• _EXERCISE REQUIREMENTS_: From the entries below, extract every line that includes the word "blog".

• _EXERCISE INPUTS_:
= = =

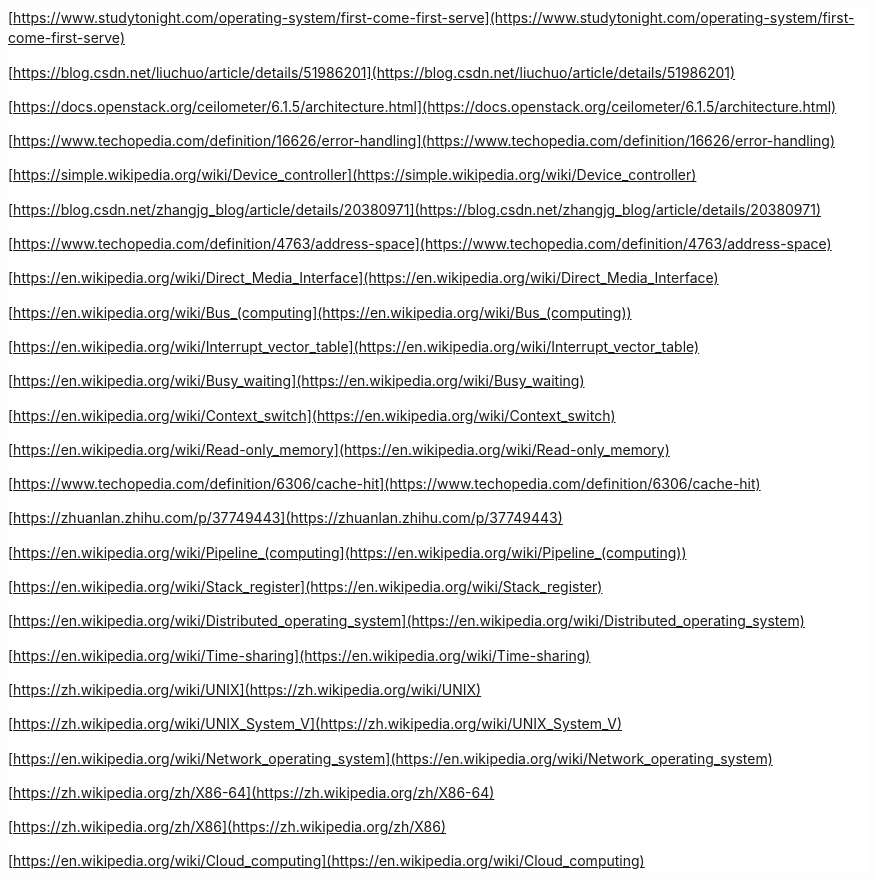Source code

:[https://www.studytonight.com/operating-system/first-come-first-serve](https://www.studytonight.com/operating-system/first-come-first-serve)

[https://blog.csdn.net/liuchuo/article/details/51986201](https://blog.csdn.net/liuchuo/article/details/51986201)

[https://docs.openstack.org/ceilometer/6.1.5/architecture.html](https://docs.openstack.org/ceilometer/6.1.5/architecture.html)

[https://www.techopedia.com/definition/16626/error-handling](https://www.techopedia.com/definition/16626/error-handling)

[https://simple.wikipedia.org/wiki/Device_controller](https://simple.wikipedia.org/wiki/Device_controller)

[https://blog.csdn.net/zhangjg_blog/article/details/20380971](https://blog.csdn.net/zhangjg_blog/article/details/20380971)

[https://www.techopedia.com/definition/4763/address-space](https://www.techopedia.com/definition/4763/address-space)

[https://en.wikipedia.org/wiki/Direct_Media_Interface](https://en.wikipedia.org/wiki/Direct_Media_Interface)

[https://en.wikipedia.org/wiki/Bus_(computing](https://en.wikipedia.org/wiki/Bus_(computing))

[https://en.wikipedia.org/wiki/Interrupt_vector_table](https://en.wikipedia.org/wiki/Interrupt_vector_table)

[https://en.wikipedia.org/wiki/Busy_waiting](https://en.wikipedia.org/wiki/Busy_waiting)

[https://en.wikipedia.org/wiki/Context_switch](https://en.wikipedia.org/wiki/Context_switch)

[https://en.wikipedia.org/wiki/Read-only_memory](https://en.wikipedia.org/wiki/Read-only_memory)

[https://www.techopedia.com/definition/6306/cache-hit](https://www.techopedia.com/definition/6306/cache-hit)

[https://zhuanlan.zhihu.com/p/37749443](https://zhuanlan.zhihu.com/p/37749443)

[https://en.wikipedia.org/wiki/Pipeline_(computing](https://en.wikipedia.org/wiki/Pipeline_(computing))

[https://en.wikipedia.org/wiki/Stack_register](https://en.wikipedia.org/wiki/Stack_register)

[https://en.wikipedia.org/wiki/Distributed_operating_system](https://en.wikipedia.org/wiki/Distributed_operating_system)

[https://en.wikipedia.org/wiki/Time-sharing](https://en.wikipedia.org/wiki/Time-sharing)

[https://zh.wikipedia.org/wiki/UNIX](https://zh.wikipedia.org/wiki/UNIX)

[https://zh.wikipedia.org/wiki/UNIX_System_V](https://zh.wikipedia.org/wiki/UNIX_System_V)

[https://en.wikipedia.org/wiki/Network_operating_system](https://en.wikipedia.org/wiki/Network_operating_system)

[https://zh.wikipedia.org/zh/X86-64](https://zh.wikipedia.org/zh/X86-64)

[https://zh.wikipedia.org/zh/X86](https://zh.wikipedia.org/zh/X86)

[https://en.wikipedia.org/wiki/Cloud_computing](https://en.wikipedia.org/wiki/Cloud_computing)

= = =

• _SOLUTION BELOW_:
[https://blog.csdn.net/liuchuo/article/details/51986201](https://blog.csdn.net/liuchuo/article/details/51986201)
[https://blog.csdn.net/zhangjg_blog/article/details/20380971](https://blog.csdn.net/zhangjg_blog/article/details/20380971)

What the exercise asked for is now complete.